Your credit score is a three-digit number that gives potential lenders an idea of your creditworthiness. The higher your score, the less risky it is for them to loan to you. When you have a less than perfect credit score, you’re likely to pay a higher interest rate than will someone with very good or exceptional credit. If you’re looking for a mortgage and you know your credit score is 660, you may be asking, “What interest rate can I get with a 660 credit score?”
Is 660 a Good Credit Score?
An individual who has a credit score of 800 or higher has exceptional credit. Scores from 740 to 799 are very good, while scores from 670 to 739 are usually considered good. The way credit scores are categorized can vary from one lender to another, but if your score is 660, most creditors would consider that to be a fair credit score.
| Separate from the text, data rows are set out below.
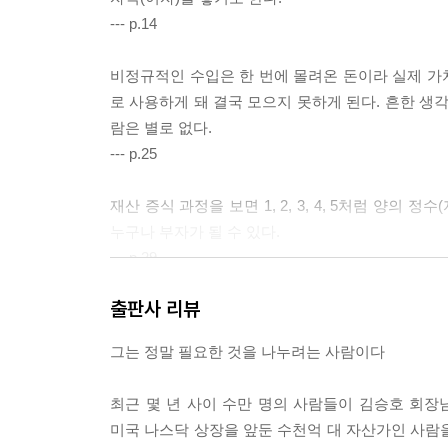
--- p.14
비정규적인 수입은 한 번에 몰려온 돈이라 실제 가치
로 사용하게 돼 결국 모으지 못하게 된다. 흔한 생
람은 별로 없다.
--- p.25
재산 증식 과정을 보면 1, 2, 3, 4, 5처럼 양의 정
누구나 부자가 될 수 있다.
--- p.29
출판사 리뷰
흔히 리스크가 크면 손실이나 이익도 크고, 리스크
셈을 이해하는 것과 같다. 수학에도 곱하면 오히려 
그는 정말 필요한 것을 나누려는 사람이다
불확실성도 증가하고 손실 가능성도 증가한다는 의
지는 경우는 거의 없다. 사실 리스크가 크다고 알려
최근 몇 년 사이 수만 명의 사람들이 김승호 회장
--- p.32
미국 나스닥 상장을 앞둔 수천억 대 자산가인 사람을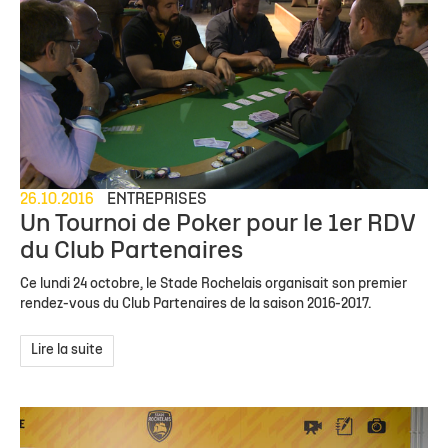
26.10.2016
ENTREPRISES
Un Tournoi de Poker pour le 1er RDV
du Club Partenaires
Ce lundi 24 octobre, le Stade Rochelais organisait son premier
rendez-vous du Club Partenaires de la saison 2016-2017.
Lire la suite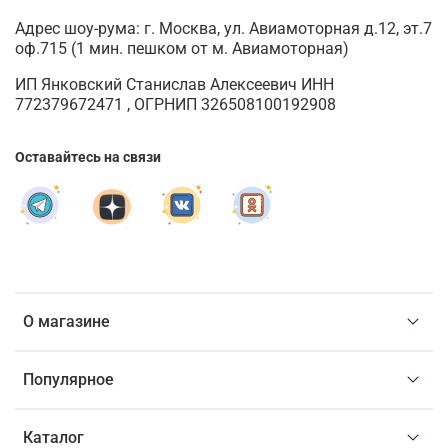
Адрес шоу-рума: г. Москва, ул. Авиамоторная д.12, эт.7
оф.715 (1 мин. пешком от м. Авиамоторная)
ИП Янковский Станислав Алексеевич ИНН
772379672471 , ОГРНИП 326508100192908
Оставайтесь на связи
О магазине
Популярное
Каталог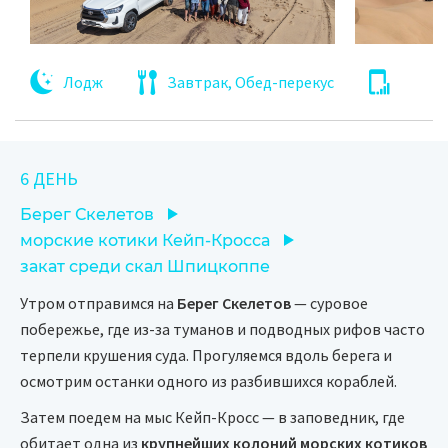
Лодж
Завтрак, Обед-перекус
6 ДЕНЬ
Берег Скелетов
морские котики Кейп-Кросса
закат среди скал Шпицкоппе
Утром отправимся на
Берег Скелетов
— суровое
побережье, где из-за туманов и подводных рифов часто
терпели крушения суда. Прогуляемся вдоль берега и
осмотрим останки одного из разбившихся кораблей.
Затем поедем на мыс Кейп-Кросс — в заповедник, где
обитает одна из
крупнейших колоний морских котиков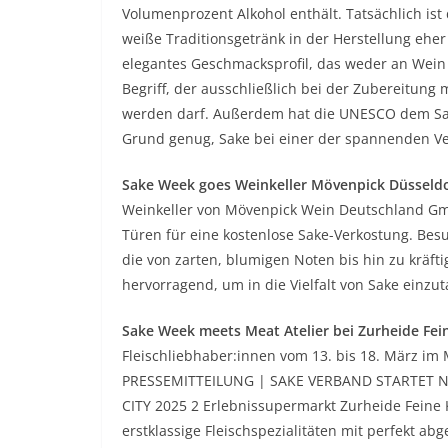
Volumenprozent Alkohol enthält. Tatsächlich ist
weiße Traditionsgetränk in der Herstellung eher
elegantes Geschmacksprofil, das weder an Wein n
Begriff, der ausschließlich bei der Zubereitun
werden darf. Außerdem hat die UNESCO dem Sake
Grund genug, Sake bei einer der spannenden Ve
Sake Week goes Weinkeller Mövenpick Düsseld
Weinkeller von Mövenpick Wein Deutschland GmbH
Türen für eine kostenlose Sake-Verkostung. Be
die von zarten, blumigen Noten bis hin zu kräft
hervorragend, um in die Vielfalt von Sake einzu
Sake Week meets Meat Atelier bei Zurheide Fei
Fleischliebhaber:innen vom 13. bis 18. März im
PRESSEMITTEILUNG | SAKE VERBAND STARTET
CITY 2025 2 Erlebnissupermarkt Zurheide Feine Ko
erstklassige Fleischspezialitäten mit perfekt 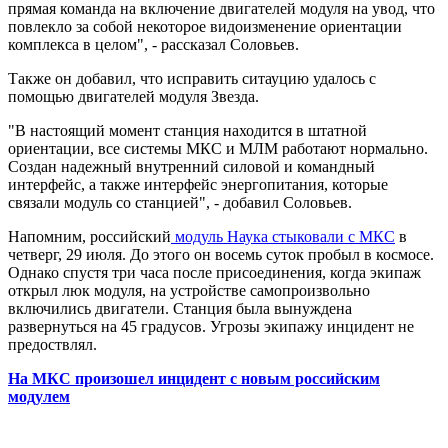
прямая команда на включение двигателей модуля на увод, что
повлекло за собой некоторое видоизменение ориентации
комплекса в целом", - рассказал Соловьев.
Также он добавил, что исправить ситауцию удалось с
помощью двигателей модуля Звезда.
"В настоящий момент станция находится в штатной
ориентации, все системы МКС и МЛМ работают нормально.
Создан надежный внутренний силовой и командный
интерфейс, а также интерфейс энергопитания, которые
связали модуль со станцией", - добавил Соловьев.
Напомним, российский
модуль Наука стыковали с МКС
в
четверг, 29 июля. До этого он восемь суток пробыл в космосе.
Однако спустя три часа после присоединения, когда экипаж
открыл люк модуля, на устройстве самопроизвольно
включились двигатели. Станция была вынуждена
развернуться на 45 градусов. Угрозы экипажу инцидент не
предоствлял.
На МКС произошел инцидент с новым российским
модулем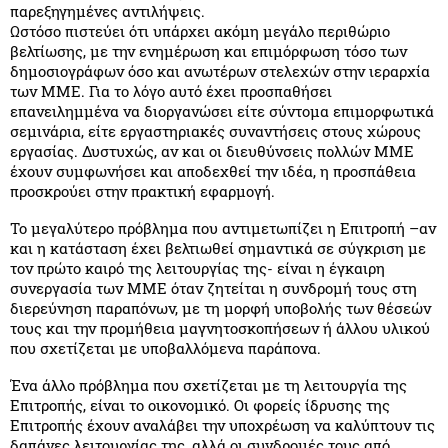
παρεξηγημένες αντιλήψεις.
Ωστόσο πιστεύει ότι υπάρχει ακόμη μεγάλο περιθώριο
βελτίωσης, με την ενημέρωση και επιμόρφωση τόσο των
δημοσιογράφων όσο και ανωτέρων στελεχών στην ιεραρχία
των ΜΜΕ. Για το λόγο αυτό έχει προσπαθήσει
επανειλημμένα να διοργανώσει είτε σύντομα επιμορφωτικά
σεμινάρια, είτε εργαστηριακές συναντήσεις στους χώρους
εργασίας. Δυστυχώς, αν και οι διευθύνσεις πολλών ΜΜΕ
έχουν συμφωνήσει και αποδεχθεί την ιδέα, η προσπάθεια
προσκρούει στην πρακτική εφαρμογή.
Το μεγαλύτερο πρόβλημα που αντιμετωπίζει η Επιτροπή –αν
και η κατάσταση έχει βελτιωθεί σημαντικά σε σύγκριση με
τον πρώτο καιρό της λειτουργίας της- είναι η έγκαιρη
συνεργασία των ΜΜΕ όταν ζητείται η συνδρομή τους στη
διερεύνηση παραπόνων, με τη μορφή υποβολής των θέσεών
τους και την προμήθεια μαγνητοσκοπήσεων ή άλλου υλικού
που σχετίζεται με υποβαλλόμενα παράπονα.
Ένα άλλο πρόβλημα που σχετίζεται με τη λειτουργία της
Επιτροπής, είναι το οικονομικό. Οι φορείς ίδρυσης της
Επιτροπής έχουν αναλάβει την υποχρέωση να καλύπτουν τις
δαπάνες λειτουργίας της, αλλά οι συνδρομές τους από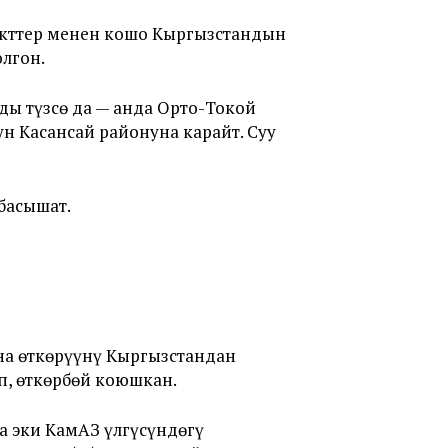
ъекттер менен кошо Кыргызстандын
лгон.
ды түзсө да — анда Орто-Токой
н Касансай районуна карайт. Суу
 басышат.
на өткөрүүнү Кыргызстандан
п, өткөрбөй коюшкан.
а эки КамАЗ үлгүсүндөгү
Factors Considered in Mortgage Lending
Your credit score isn’t the only factor potential lenders consider when evaluating your mortgage application. They’ll review your credit report to look for negative items such as bankruptcy, foreclosure, repossession, or accounts that have gone into collections. You’ll be required to provide pay stubs so they can verify income. They’ll consider your work history and how much you’ve been able to save for a down payment. They’ll look at your overall debt and the ratio of your debt to your income.
Your Interest Rate
The better your credit score, the more likely you’ll get the best rate possible. Mortgage rates fluctuate based on economic conditions, so a good rate today may not be considered a good rate in several years. With a credit score of 660, your interest rate may be around 0.5% to 1% more than the lowest interest rate available. Although that doesn’t sound like a large amount, depending on the amount of money you’re borrowing, the additional interest you’re paying can add up to thousands of dollars over the course of thirty years.
Working Toward a Higher Credit Score
You may be able to get a better rate and terms if you work toward a higher credit score before applying for a mortgage or if you can save for a larger down payment. To improve your credit score, be sure to pay all your bills on time and pay down as much of your debt as you can. Avoid applying for any other new credit when you’re getting ready to apply for a mortgage.
It’s a good idea to research your credit score and what the credit bureau is reporting several months before applying for a mortgage. That gives you a chance to dispute any errors you may find and get them corrected. If there are any errors on your credit report, they may be bringing down your score.